Setelah berdiskusi dan memberi masukan maupun pendapat, mereka sepakat untuk memulai menyeleksi para tentara esok hari. Ryunosuke sendiri akan turun langsung untuk berada di posisi penyerang, ia juga sudah memberikan kabar bagi para tentara di desa tersembunyi Hakudoshi untuk segera berpijak ke Kerajaan Bulan.
Takemaru dan Ryunosuke berjalan bersama, mereka kemudian memutuskan untuk duduk di salah satu gazebo untuk menikmati teh dan sejuknya angin sore.
"Ryunosuke-Douno, saya mengucapkan bela sungkawa atas berpulangnya Tuan Muda Aoda." Takemaru menundukkan kepalanya yang juga dibalas dengan anggukan kepala Ryunosuke.

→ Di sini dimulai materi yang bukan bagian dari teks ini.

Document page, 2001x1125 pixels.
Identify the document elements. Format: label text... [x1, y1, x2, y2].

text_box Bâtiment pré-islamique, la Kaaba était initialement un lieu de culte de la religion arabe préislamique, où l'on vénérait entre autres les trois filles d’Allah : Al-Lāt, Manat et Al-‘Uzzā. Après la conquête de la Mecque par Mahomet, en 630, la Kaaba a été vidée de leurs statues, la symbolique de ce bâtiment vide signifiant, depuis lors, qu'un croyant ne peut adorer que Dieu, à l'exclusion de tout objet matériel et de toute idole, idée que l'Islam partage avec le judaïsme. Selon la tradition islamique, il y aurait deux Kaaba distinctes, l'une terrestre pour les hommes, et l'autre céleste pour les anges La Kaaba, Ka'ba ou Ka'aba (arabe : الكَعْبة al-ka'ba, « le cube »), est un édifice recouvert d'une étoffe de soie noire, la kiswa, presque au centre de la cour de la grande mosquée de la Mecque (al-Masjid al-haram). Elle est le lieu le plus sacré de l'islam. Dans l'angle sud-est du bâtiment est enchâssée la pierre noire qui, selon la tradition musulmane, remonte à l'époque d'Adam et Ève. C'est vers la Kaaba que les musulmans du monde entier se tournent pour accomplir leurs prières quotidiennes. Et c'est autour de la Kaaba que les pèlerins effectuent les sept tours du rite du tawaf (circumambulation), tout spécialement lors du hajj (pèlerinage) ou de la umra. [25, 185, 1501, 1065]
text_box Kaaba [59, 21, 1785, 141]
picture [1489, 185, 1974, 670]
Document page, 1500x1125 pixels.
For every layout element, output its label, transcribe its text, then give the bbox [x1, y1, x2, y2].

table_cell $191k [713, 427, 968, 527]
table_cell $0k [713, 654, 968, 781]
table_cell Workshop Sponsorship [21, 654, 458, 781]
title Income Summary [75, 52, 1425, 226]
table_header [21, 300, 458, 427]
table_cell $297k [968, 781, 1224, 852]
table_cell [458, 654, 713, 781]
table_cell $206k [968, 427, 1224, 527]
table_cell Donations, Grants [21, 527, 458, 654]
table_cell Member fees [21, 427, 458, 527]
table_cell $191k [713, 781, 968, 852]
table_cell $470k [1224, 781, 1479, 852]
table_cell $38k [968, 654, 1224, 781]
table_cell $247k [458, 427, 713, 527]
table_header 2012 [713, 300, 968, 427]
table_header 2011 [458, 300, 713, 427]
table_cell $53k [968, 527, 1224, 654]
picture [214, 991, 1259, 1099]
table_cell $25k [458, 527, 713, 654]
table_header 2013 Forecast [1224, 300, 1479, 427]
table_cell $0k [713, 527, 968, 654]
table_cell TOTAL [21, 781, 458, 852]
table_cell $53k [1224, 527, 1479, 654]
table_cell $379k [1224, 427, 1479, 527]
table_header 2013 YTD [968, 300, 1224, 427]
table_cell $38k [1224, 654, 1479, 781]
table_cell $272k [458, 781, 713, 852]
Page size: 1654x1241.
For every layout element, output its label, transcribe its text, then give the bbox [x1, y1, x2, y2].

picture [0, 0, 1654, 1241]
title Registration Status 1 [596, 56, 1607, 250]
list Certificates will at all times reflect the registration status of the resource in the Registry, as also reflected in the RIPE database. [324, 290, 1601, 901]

"Terimakasih, Takemaru-Douno. Setidaknya kakak telah tenang dan terbebas dari penyakitnya sekarang."
Laki-laki berambut cokelat panjang yang dikuncir rendah itu menganggukkan kepalanya, ia lalu menuangkan teh kepada tamu dari jauh ini, diserahkannya cangkir yang terbuat dari tembikan.
"Saat lahir, ibuku jua sudah tak ada, sedang ayah akhirnya meninggal dunia karena melindungi Hikari-Hime ketika terjadi pemberontakan belasan tahun lalu. Jadi, setidaknya kehilangan itu cukup kupahami, Douno."
"Setidaknya, kehilangan itu membuat kita lebih tegar dan dewasa dalam memaknai hidup, itu yang kakakku katakan." Senyum tulus sekarang tergambar pada wajah Ryunosuke maupun Takemaru. Sekali lagi, lelaki itu menuangkan teh kepada Ryunosuke dan melanjutkan obrolan ringan mereka.